Some of the most impressive results have been achieved through the introduction of drama-based workshops, using acting professionals to go through live case studies with attendees. “The classroom is a safe environment where delegates can take risks and try things out,” explains Richards.
In addition, staff can access videos and toolkits via internal communications channels, which helps to further embed their knowledge. The approach is clearly having a practical impact – 94% of delegates have said they are confident that they can apply what they have learned in their everyday roles.
The reduction in suppliers has led to a direct cost saving of around £600,000.
Learning at the forefront
One of the positive by-products of the L&D revamp at JLR is that the function has grown in both visibility and credibility.
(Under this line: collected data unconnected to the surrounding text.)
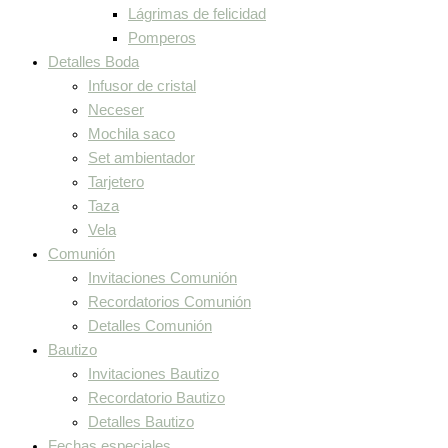
Lágrimas de felicidad
Pomperos
Detalles Boda
Infusor de cristal
Neceser
Mochila saco
Set ambientador
Tarjetero
Taza
Vela
Comunión
Invitaciones Comunión
Recordatorios Comunión
Detalles Comunión
Bautizo
Invitaciones Bautizo
Recordatorio Bautizo
Detalles Bautizo
Fechas especiales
As with many employers, the department had contracted during the economic downturn, but is now growing again in size and reputation.
“People are proactively coming to seek us out,” says Richards. “They want localised, bespoke learning interventions.” The approach is now being piloted in the US as part of a planned global roll-out.
Despite the success of the new L&D offer, there are no plans for the company to rest on its laurels.
Richards and her team are considering bringing in mindfulness training to help staff cope with the rapid pace at the company, and the key L&D suppliers communicate regularly to ensure what they offer is complementary and fit for purpose.
Just as motor design changes all the time, L&D at one of the UK’s top-class car brands shows no sign of slowing down soon.